#### Page excerpt ####

# Can you guess the table top?



## reberly (Jan 9, 2011)




----------



## djg (Dec 24, 2009)

My first guess is honey locust, but I've got that on my brain for some reason.


----------



## Brink (Nov 22, 2010)

If you send it to NY, and let me work with it for awhile, I could tell you


----------



## TexasTimbers (Oct 17, 2006)

I can't see the details of the grain and bark well enough to make a guess with any degree of confidence but I'll guess Sycamore, even though that little patch of bark in the crotch doesn't look much like syc. Crotch bark doesn't always conform to it's normal self. 

If I could see the grain better I might rule that out though if there's no lace, because with it being qtr'd like that there should be some. I could see it being Honeylocust I guess but I've never seen HL look quite like that.

Whatever it is, you better get it sealed on all sides. With that much figure it's going to want to move and check - a lot. 







.


----------



## reberly (Jan 9, 2011)

*Mystery Wood*

Well it is not Sycamore or Honey Locust but both are great guesses. Great suggestion Texas Timbers, if you notice the white underneath, it is all the wax on the slabs stacked before it. I waxed them the day I cut them including this pair right after I took the photo.
Rich


----------

#### Data listing ####

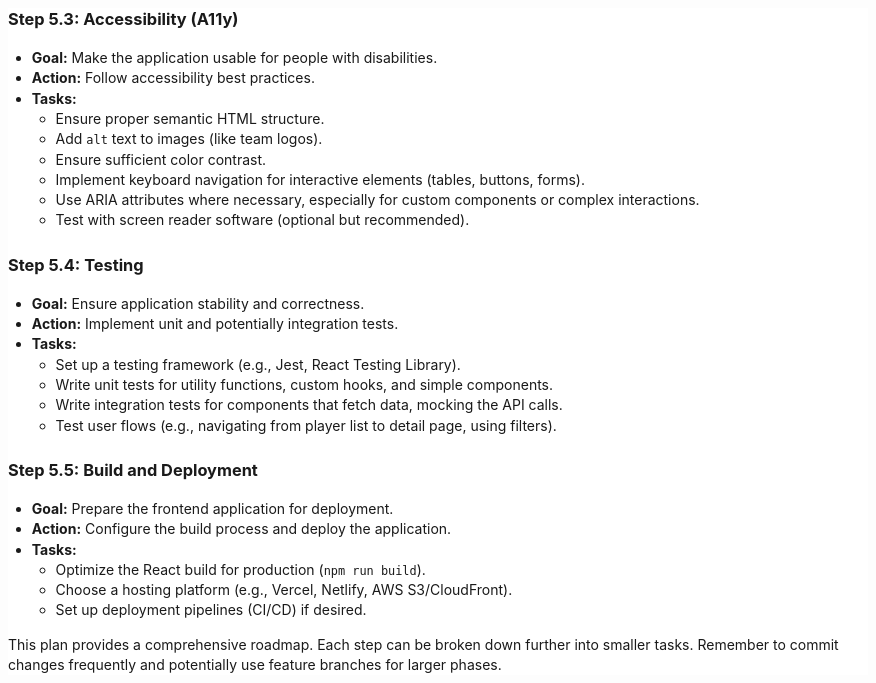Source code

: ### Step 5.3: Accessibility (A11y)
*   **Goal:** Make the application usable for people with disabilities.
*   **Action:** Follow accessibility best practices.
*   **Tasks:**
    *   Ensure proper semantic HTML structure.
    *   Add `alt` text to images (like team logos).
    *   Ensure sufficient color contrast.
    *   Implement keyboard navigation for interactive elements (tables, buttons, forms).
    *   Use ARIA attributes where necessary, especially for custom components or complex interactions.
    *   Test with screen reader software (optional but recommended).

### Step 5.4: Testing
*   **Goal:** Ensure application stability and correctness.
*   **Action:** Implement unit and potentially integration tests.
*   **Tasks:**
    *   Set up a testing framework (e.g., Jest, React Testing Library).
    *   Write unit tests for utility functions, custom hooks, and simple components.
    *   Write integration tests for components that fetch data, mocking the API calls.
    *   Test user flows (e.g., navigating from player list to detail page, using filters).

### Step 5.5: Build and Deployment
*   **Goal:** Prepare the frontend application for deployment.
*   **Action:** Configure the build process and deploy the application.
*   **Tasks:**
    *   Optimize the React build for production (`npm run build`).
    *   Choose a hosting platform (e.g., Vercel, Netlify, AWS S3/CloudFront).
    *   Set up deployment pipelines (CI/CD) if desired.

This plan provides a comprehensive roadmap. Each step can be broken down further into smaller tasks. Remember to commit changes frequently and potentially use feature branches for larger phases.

####
#### Data listing ####

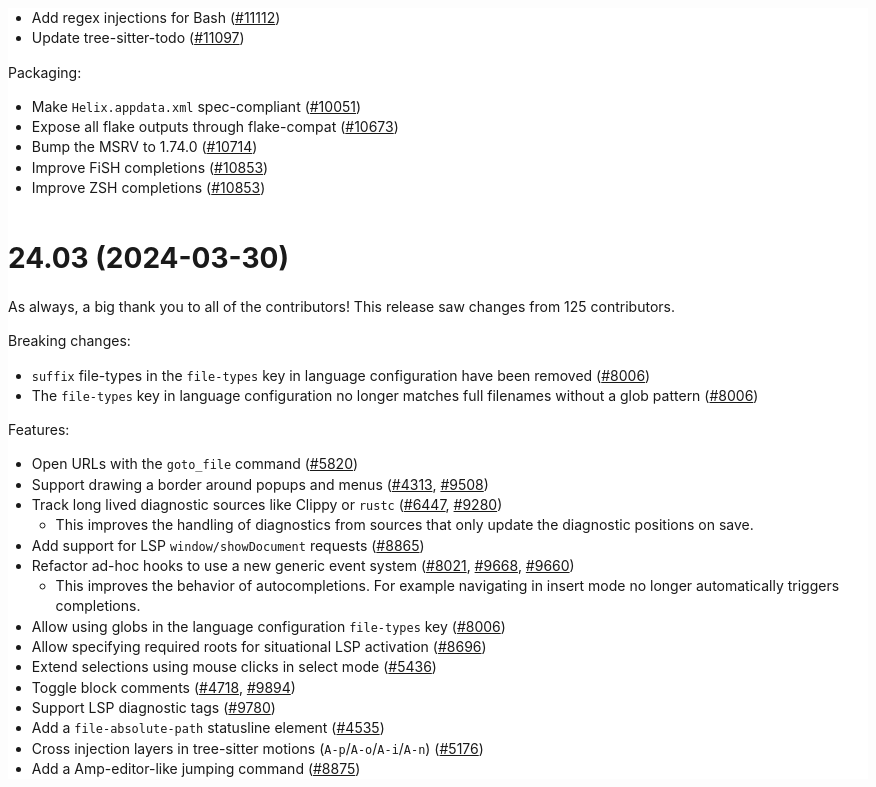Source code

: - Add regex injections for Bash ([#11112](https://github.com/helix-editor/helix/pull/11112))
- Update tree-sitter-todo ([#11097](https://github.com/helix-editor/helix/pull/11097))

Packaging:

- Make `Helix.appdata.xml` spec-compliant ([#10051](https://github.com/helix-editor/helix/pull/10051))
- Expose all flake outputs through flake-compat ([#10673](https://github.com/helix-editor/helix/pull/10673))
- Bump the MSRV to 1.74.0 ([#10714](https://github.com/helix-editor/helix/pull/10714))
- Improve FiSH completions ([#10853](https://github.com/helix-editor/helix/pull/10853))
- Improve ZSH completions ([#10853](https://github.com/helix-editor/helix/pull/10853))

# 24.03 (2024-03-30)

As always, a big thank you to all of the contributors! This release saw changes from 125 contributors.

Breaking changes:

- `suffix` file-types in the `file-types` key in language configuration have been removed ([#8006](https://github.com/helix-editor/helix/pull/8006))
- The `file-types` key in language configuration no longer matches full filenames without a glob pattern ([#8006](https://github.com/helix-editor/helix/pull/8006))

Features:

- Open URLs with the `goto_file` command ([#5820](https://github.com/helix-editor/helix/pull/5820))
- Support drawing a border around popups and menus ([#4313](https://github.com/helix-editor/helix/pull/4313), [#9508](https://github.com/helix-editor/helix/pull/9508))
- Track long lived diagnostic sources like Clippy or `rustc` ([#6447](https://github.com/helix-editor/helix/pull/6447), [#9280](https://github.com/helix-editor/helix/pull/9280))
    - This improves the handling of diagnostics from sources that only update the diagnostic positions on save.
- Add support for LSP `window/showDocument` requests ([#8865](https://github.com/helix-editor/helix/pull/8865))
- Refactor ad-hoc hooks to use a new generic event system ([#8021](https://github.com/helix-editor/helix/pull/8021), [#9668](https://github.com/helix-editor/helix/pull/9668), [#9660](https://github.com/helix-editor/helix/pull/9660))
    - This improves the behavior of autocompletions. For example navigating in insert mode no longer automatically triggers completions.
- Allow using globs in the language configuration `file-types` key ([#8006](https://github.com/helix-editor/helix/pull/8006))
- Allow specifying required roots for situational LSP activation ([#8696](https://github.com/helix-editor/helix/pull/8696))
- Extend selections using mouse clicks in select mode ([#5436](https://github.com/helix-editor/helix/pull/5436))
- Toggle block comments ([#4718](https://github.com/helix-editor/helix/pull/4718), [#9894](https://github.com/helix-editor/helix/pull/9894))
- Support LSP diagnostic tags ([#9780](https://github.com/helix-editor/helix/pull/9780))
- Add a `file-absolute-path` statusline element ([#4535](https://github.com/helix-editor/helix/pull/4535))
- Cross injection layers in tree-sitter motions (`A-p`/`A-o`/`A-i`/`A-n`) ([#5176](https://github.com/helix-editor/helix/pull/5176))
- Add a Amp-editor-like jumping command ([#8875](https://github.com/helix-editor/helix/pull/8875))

####

§ **Directions**:
- A) Please reproduce, word for word, a passage from the table-top thread: begin at the words "## Brink (Nov" and stop after "it's normal self.".
- B) In the table-top thread, what does reberly say the white visible underneath is?

§ **Solutions by task**:
- A)
## Brink (Nov 22, 2010)

If you send it to NY, and let me work with it for awhile, I could tell you


----------



## TexasTimbers (Oct 17, 2006)

I can't see the details of the grain and bark well enough to make a guess with any degree of confidence but I'll guess Sycamore, even though that little patch of bark in the crotch doesn't look much like syc. Crotch bark doesn't always conform to it's normal self.

- B) It is all the wax on the slabs that were stacked before it.